TASK INSTRUCTIONS
Give the whole listing below once more, exactly, without pictures.

SUPPLIED INFORMATION
----------

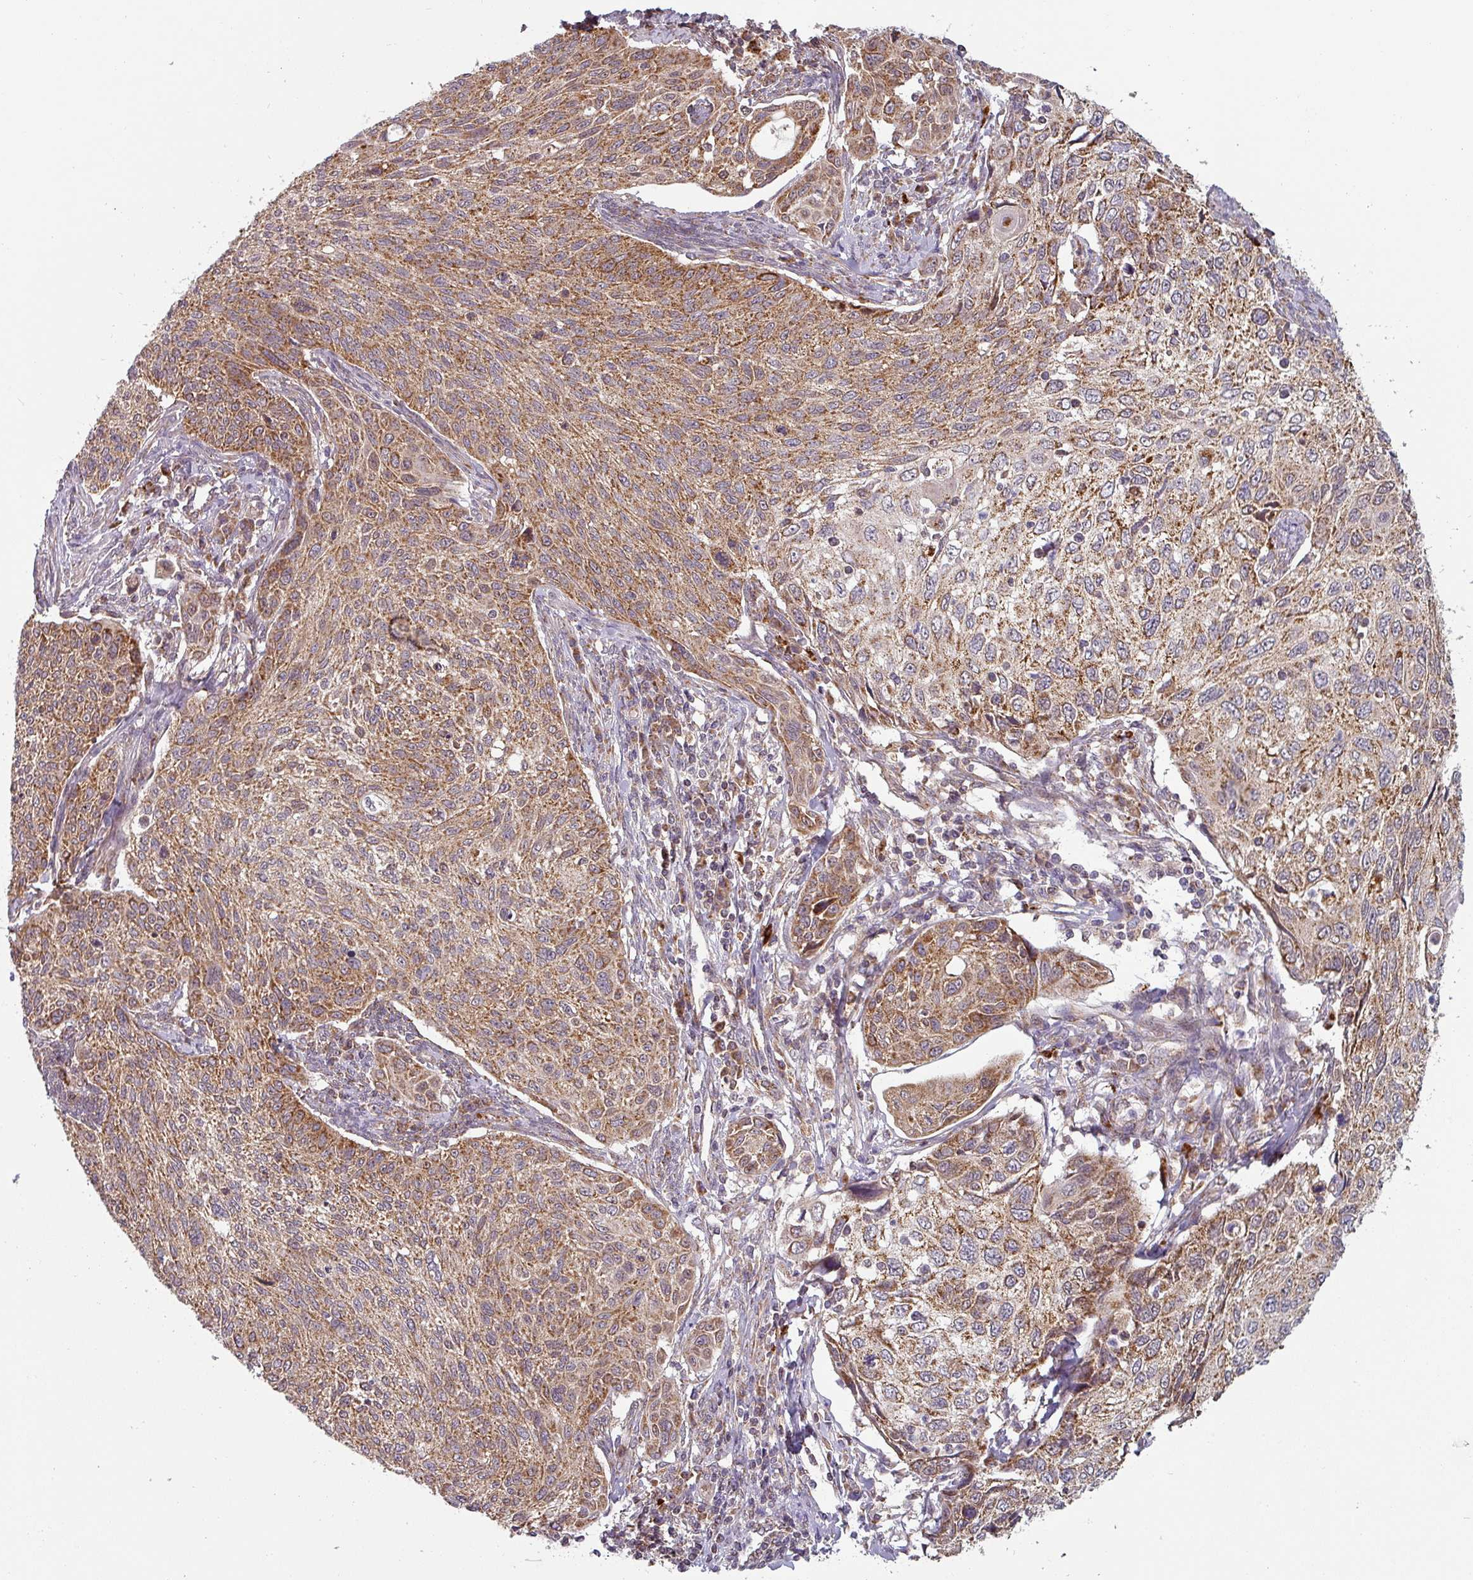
{"staining": {"intensity": "moderate", "quantity": ">75%", "location": "cytoplasmic/membranous"}, "tissue": "cervical cancer", "cell_type": "Tumor cells", "image_type": "cancer", "snomed": [{"axis": "morphology", "description": "Squamous cell carcinoma, NOS"}, {"axis": "topography", "description": "Cervix"}], "caption": "Moderate cytoplasmic/membranous positivity for a protein is seen in about >75% of tumor cells of cervical cancer (squamous cell carcinoma) using immunohistochemistry.", "gene": "MRPS16", "patient": {"sex": "female", "age": 70}}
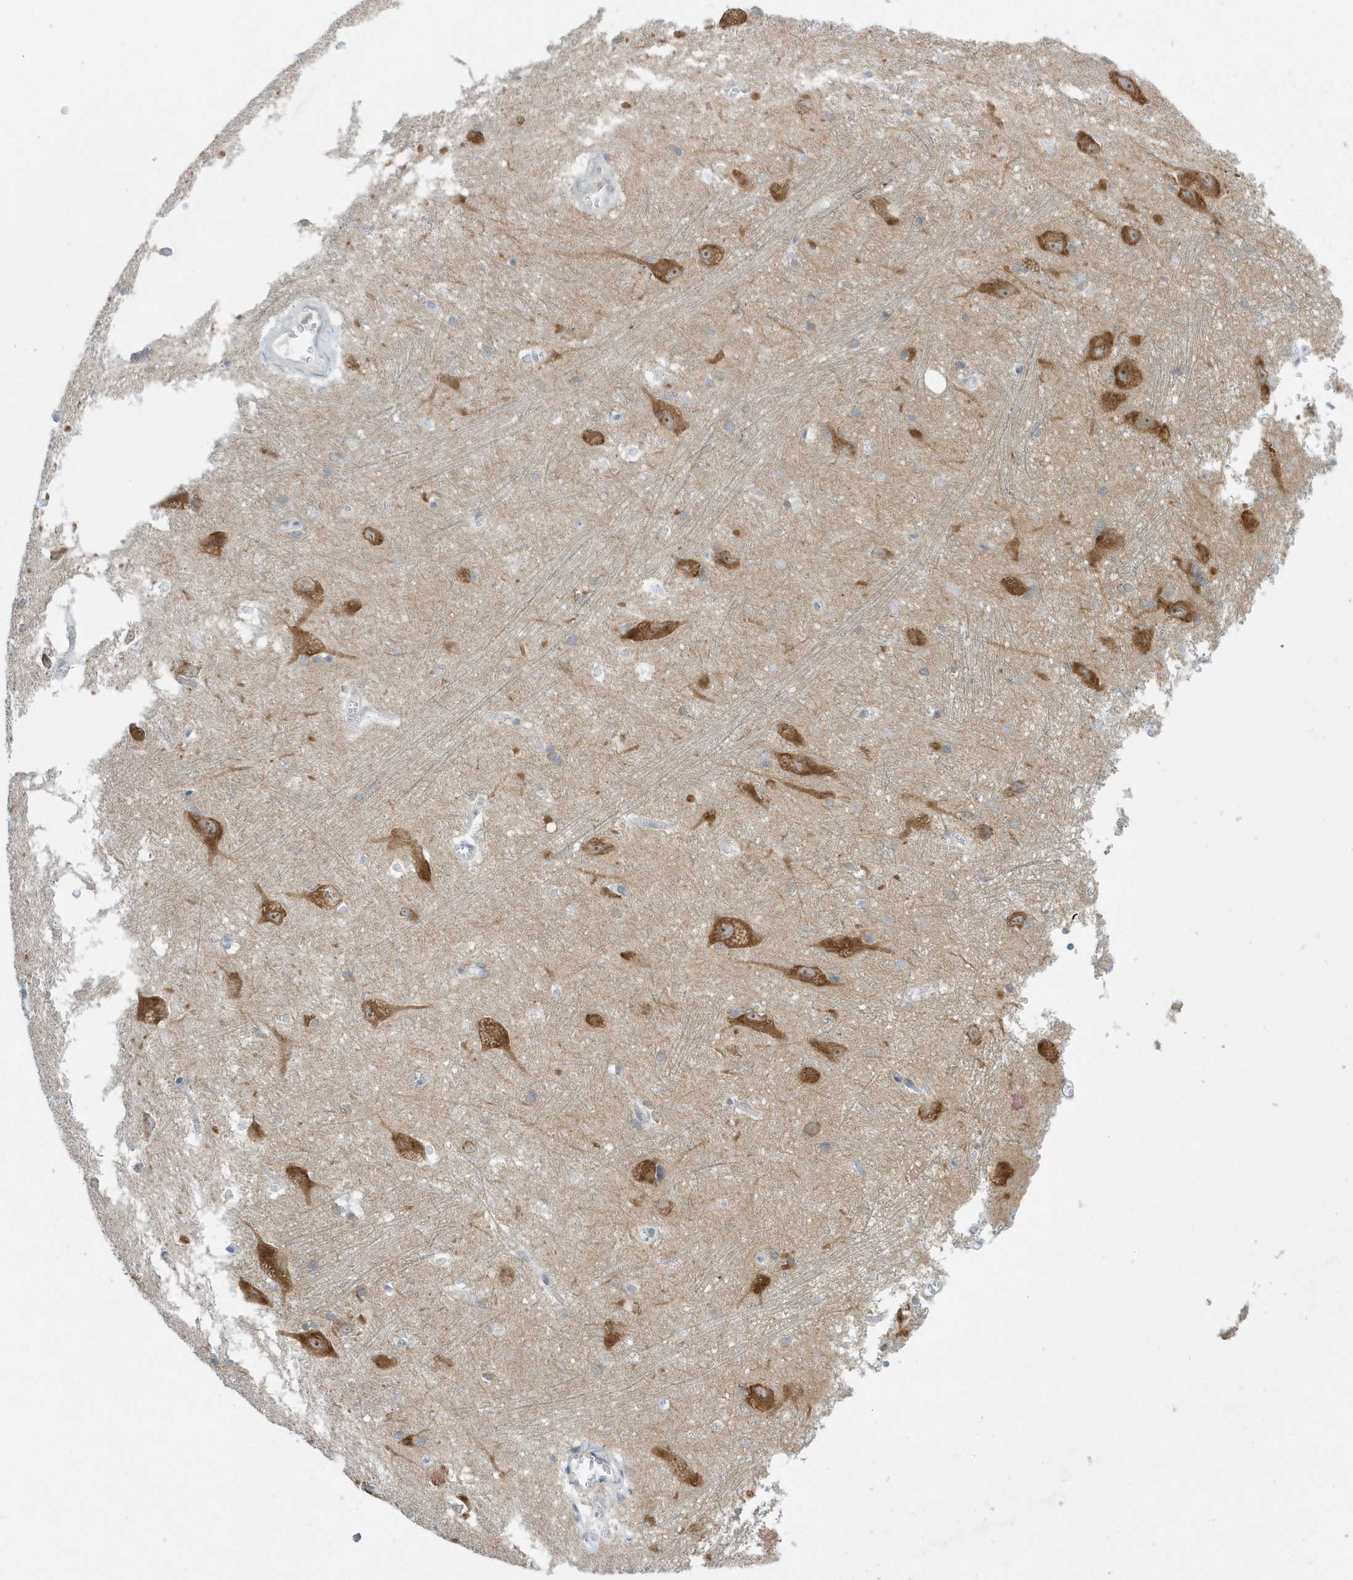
{"staining": {"intensity": "weak", "quantity": "<25%", "location": "cytoplasmic/membranous"}, "tissue": "caudate", "cell_type": "Glial cells", "image_type": "normal", "snomed": [{"axis": "morphology", "description": "Normal tissue, NOS"}, {"axis": "topography", "description": "Lateral ventricle wall"}], "caption": "The immunohistochemistry (IHC) photomicrograph has no significant expression in glial cells of caudate.", "gene": "SCN3A", "patient": {"sex": "male", "age": 37}}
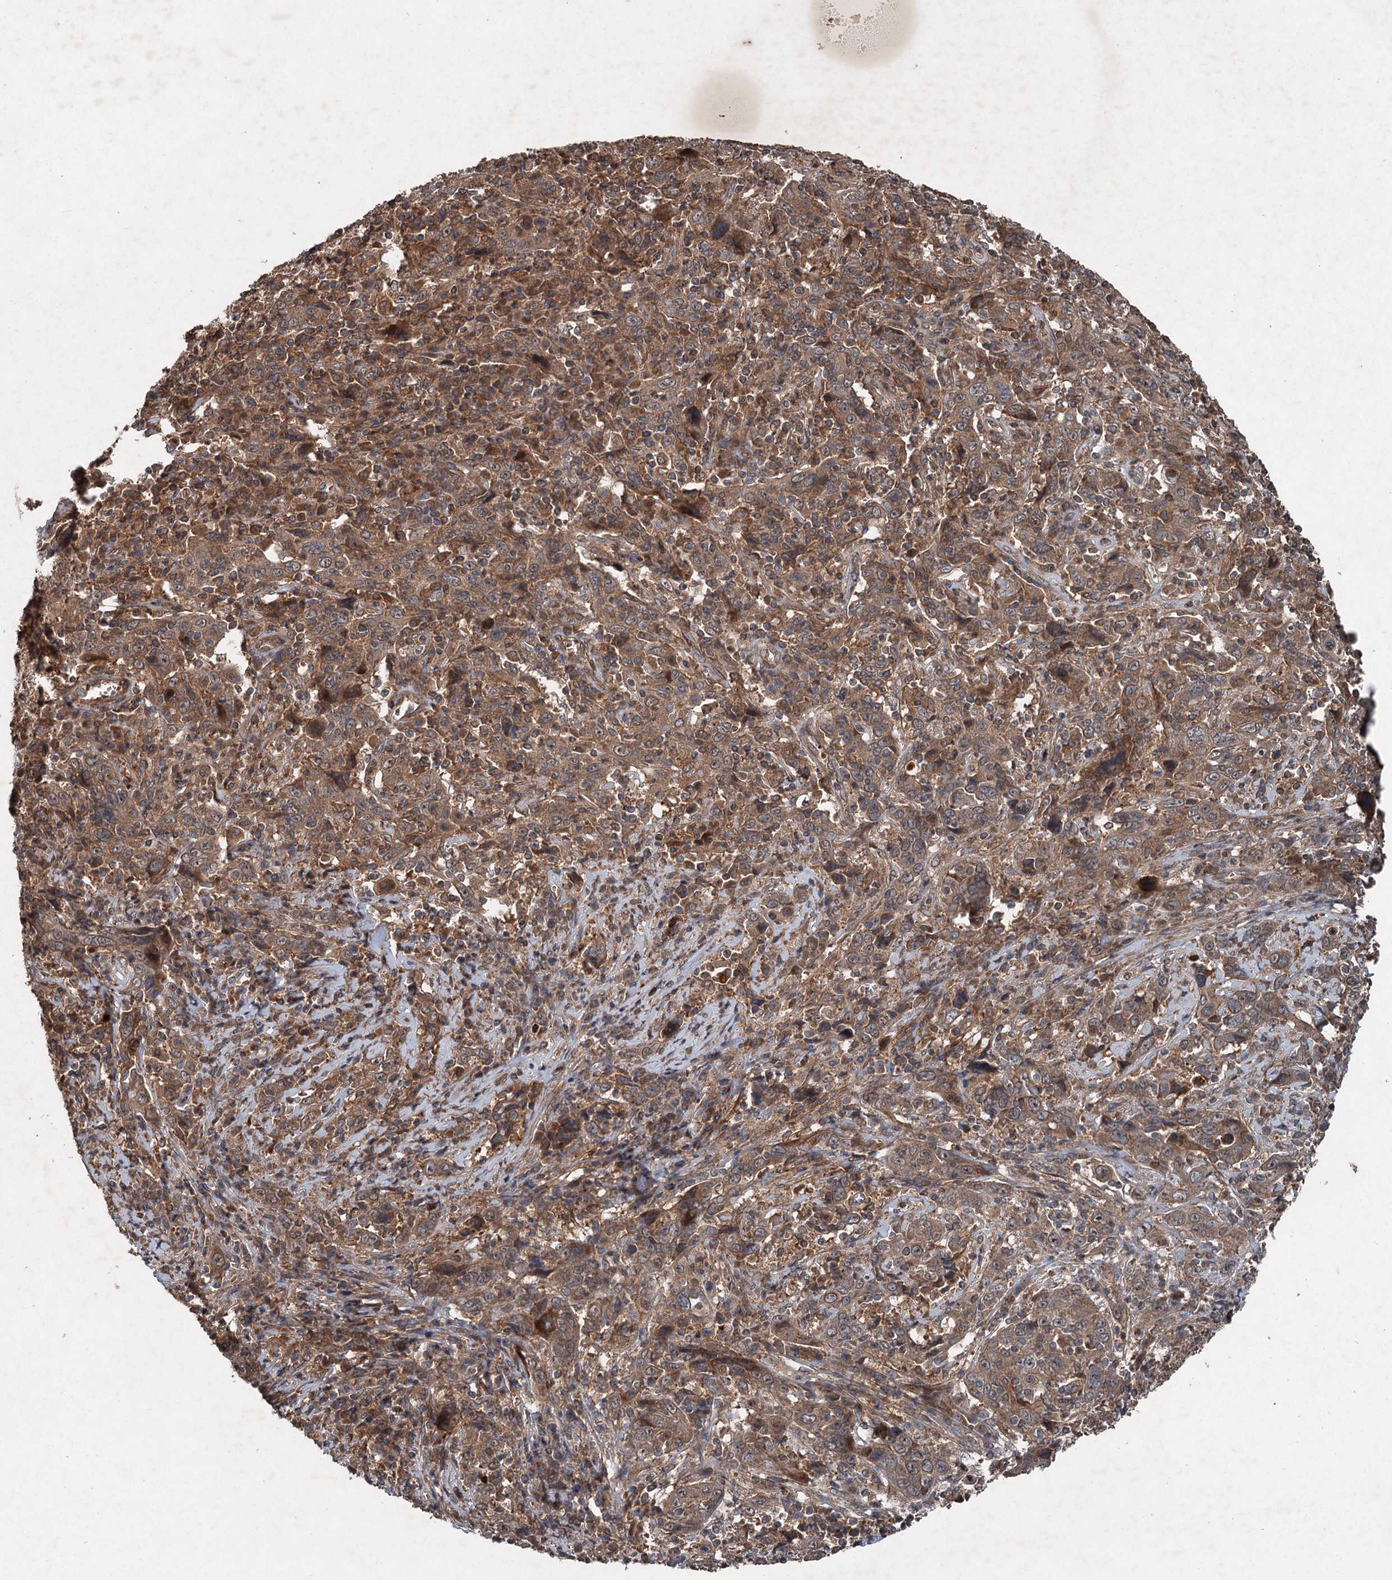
{"staining": {"intensity": "moderate", "quantity": ">75%", "location": "cytoplasmic/membranous"}, "tissue": "cervical cancer", "cell_type": "Tumor cells", "image_type": "cancer", "snomed": [{"axis": "morphology", "description": "Squamous cell carcinoma, NOS"}, {"axis": "topography", "description": "Cervix"}], "caption": "This histopathology image shows squamous cell carcinoma (cervical) stained with IHC to label a protein in brown. The cytoplasmic/membranous of tumor cells show moderate positivity for the protein. Nuclei are counter-stained blue.", "gene": "ALAS1", "patient": {"sex": "female", "age": 46}}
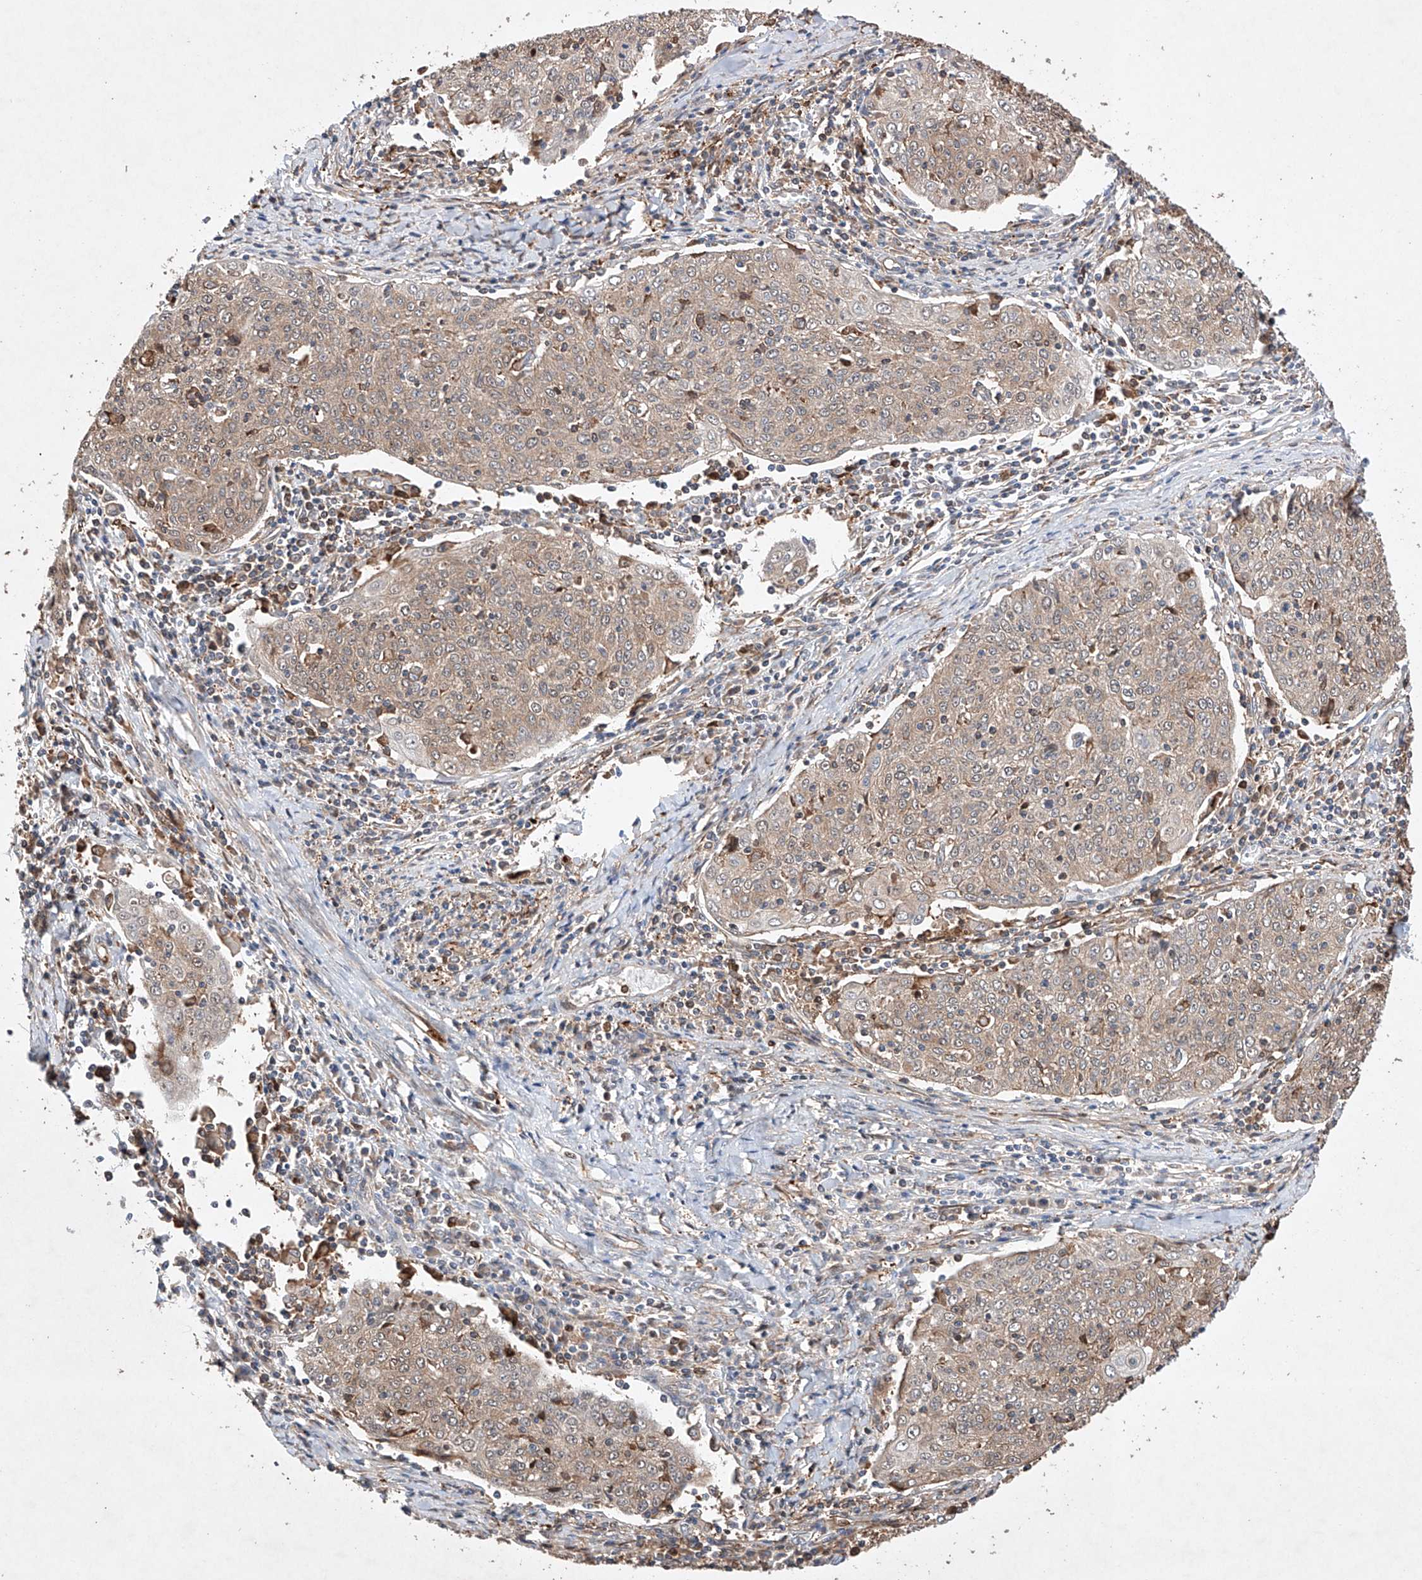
{"staining": {"intensity": "moderate", "quantity": ">75%", "location": "cytoplasmic/membranous"}, "tissue": "cervical cancer", "cell_type": "Tumor cells", "image_type": "cancer", "snomed": [{"axis": "morphology", "description": "Squamous cell carcinoma, NOS"}, {"axis": "topography", "description": "Cervix"}], "caption": "A high-resolution photomicrograph shows immunohistochemistry staining of squamous cell carcinoma (cervical), which demonstrates moderate cytoplasmic/membranous expression in approximately >75% of tumor cells.", "gene": "TIMM23", "patient": {"sex": "female", "age": 48}}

----------

ANSWER TO THE EXERCISE
{"staining": {"intensity": "moderate", "quantity": ">75%", "location": "cytoplasmic/membranous"}, "tissue": "cervical cancer", "cell_type": "Tumor cells", "image_type": "cancer", "snomed": [{"axis": "morphology", "description": "Squamous cell carcinoma, NOS"}, {"axis": "topography", "description": "Cervix"}], "caption": "Moderate cytoplasmic/membranous positivity for a protein is seen in about >75% of tumor cells of cervical cancer (squamous cell carcinoma) using immunohistochemistry.", "gene": "MRPS16", "patient": {"sex": "female", "age": 70}}
{"staining": {"intensity": "weak", "quantity": "<25%", "location": "cytoplasmic/membranous"}, "tissue": "caudate", "cell_type": "Glial cells", "image_type": "normal", "snomed": [{"axis": "morphology", "description": "Normal tissue, NOS"}, {"axis": "topography", "description": "Lateral ventricle wall"}], "caption": "The immunohistochemistry (IHC) photomicrograph has no significant expression in glial cells of caudate.", "gene": "SCN3A", "patient": {"sex": "male", "age": 37}}
{"staining": {"intensity": "moderate", "quantity": ">75%", "location": "cytoplasmic/membranous"}, "tissue": "cervical cancer", "cell_type": "Tumor cells", "image_type": "cancer", "snomed": [{"axis": "morphology", "description": "Squamous cell carcinoma, NOS"}, {"axis": "topography", "description": "Cervix"}], "caption": "This histopathology image shows squamous cell carcinoma (cervical) stained with IHC to label a protein in brown. The cytoplasmic/membranous of tumor cells show moderate positivity for the protein. Nuclei are counter-stained blue.", "gene": "ALAS1", "patient": {"sex": "female", "age": 46}}
{"staining": {"intensity": "moderate", "quantity": ">75%", "location": "cytoplasmic/membranous"}, "tissue": "cervical cancer", "cell_type": "Tumor cells", "image_type": "cancer", "snomed": [{"axis": "morphology", "description": "Squamous cell carcinoma, NOS"}, {"axis": "topography", "description": "Cervix"}], "caption": "A high-resolution photomicrograph shows immunohistochemistry staining of squamous cell carcinoma (cervical), which demonstrates moderate cytoplasmic/membranous expression in approximately >75% of tumor cells.", "gene": "TIMM23", "patient": {"sex": "female", "age": 48}}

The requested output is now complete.